- **Problem statement**:
The records below must be reproduced exactly. Strip out the pictures.

- **Material to process**:
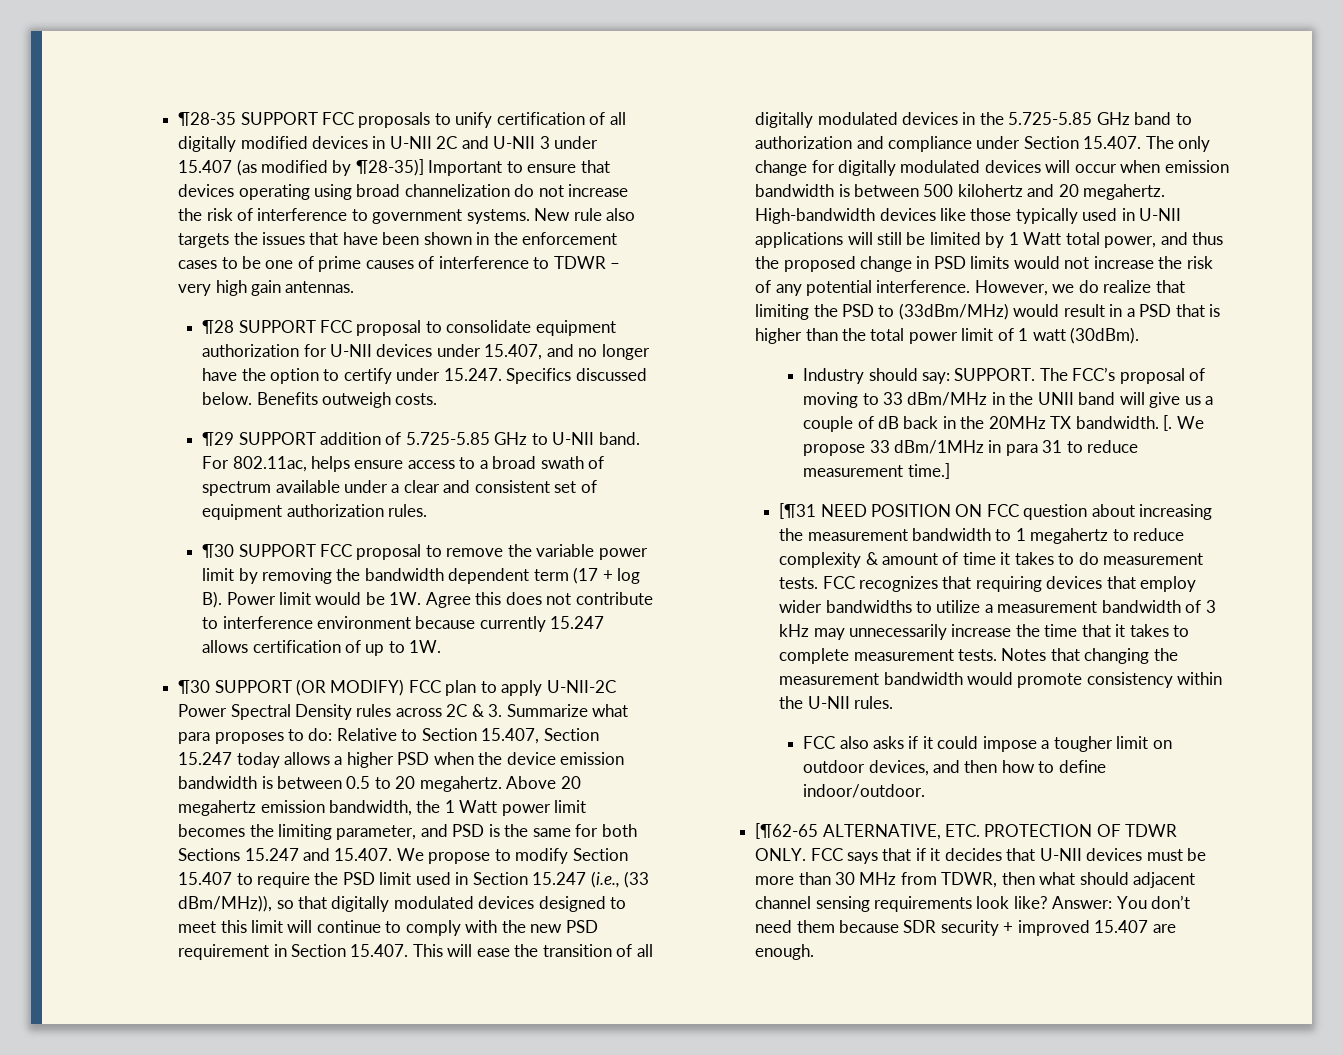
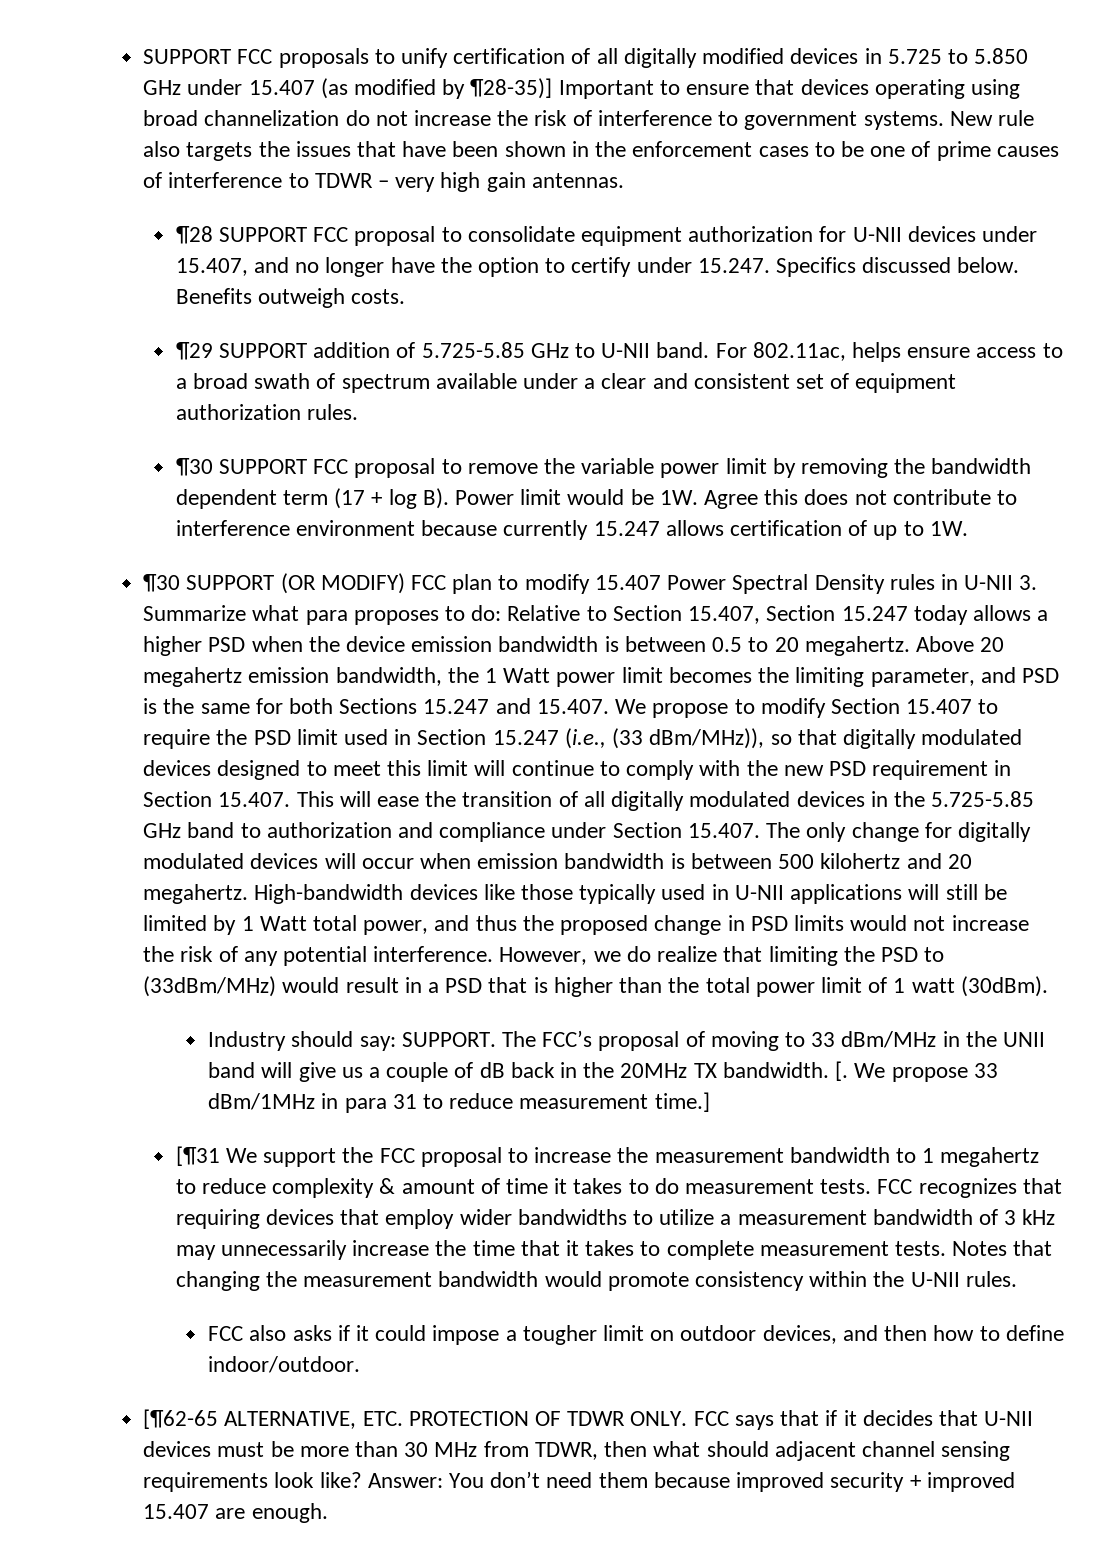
[178,112,237,126] ¶28-35 -> (143, 56) none
[389,136,550,149] U-NII 2C and U-NII 3 -> [887,48,1029,64] [143,80,182,95] 5.725 to 5.850 GHz
[501,680,616,696] apply U-NII-2C -> [524,574,661,594] modify 15.407
[395,704,484,717] across 2C & -> [940,574,1014,590] in U-NII
[820,504,1213,520] NEED POSITION ON FCC question about increasing -> [225,1147,612,1167] We support the FCC proposal to increase
[903,920,937,933] SDR -> [736,1472,825,1492] improved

- **Answer box**:
[178,112,237,126] ¶28-35 -> (143, 56) none
[389,136,550,149] U-NII 2C and U-NII 3 -> [887,48,1029,64] [143,80,182,95] 5.725 to 5.850 GHz
[501,680,616,696] apply U-NII-2C -> [524,574,661,594] modify 15.407
[395,704,484,717] across 2C & -> [940,574,1014,590] in U-NII
[820,504,1213,520] NEED POSITION ON FCC question about increasing -> [225,1147,612,1167] We support the FCC proposal to increase
[903,920,937,933] SDR -> [736,1472,825,1492] improved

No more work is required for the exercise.